● **PROBLEM REQUIREMENTS**
Put each line of text from the data below into a Markdown table with the columns "Row" and "Line", numbering the rows and skipping blank lines. Leave the pictures out of the table.

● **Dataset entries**

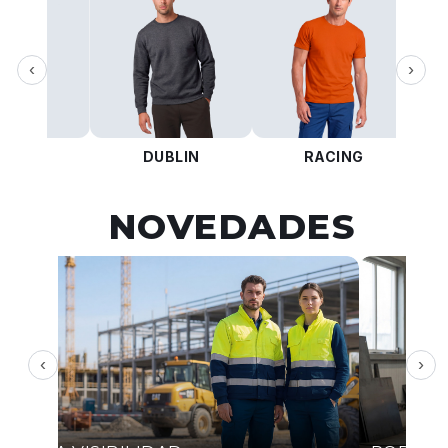
‹
›
KOTA
DUBLIN
RACING
NOVEDADES
‹
›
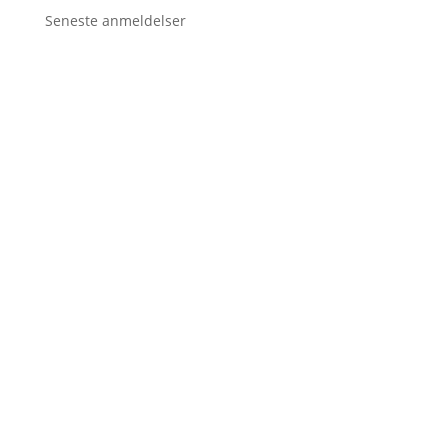
Seneste anmeldelser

● **ANSWER FOR THIS EXERCISE**
| Row | Line |
|---|---|
| 1 | ‹ |
| 2 | › |
| 3 | KOTA |
| 4 | DUBLIN |
| 5 | RACING |
| 6 | NOVEDADES |
| 7 | ‹ |
| 8 | › |
| 9 | Seneste anmeldelser |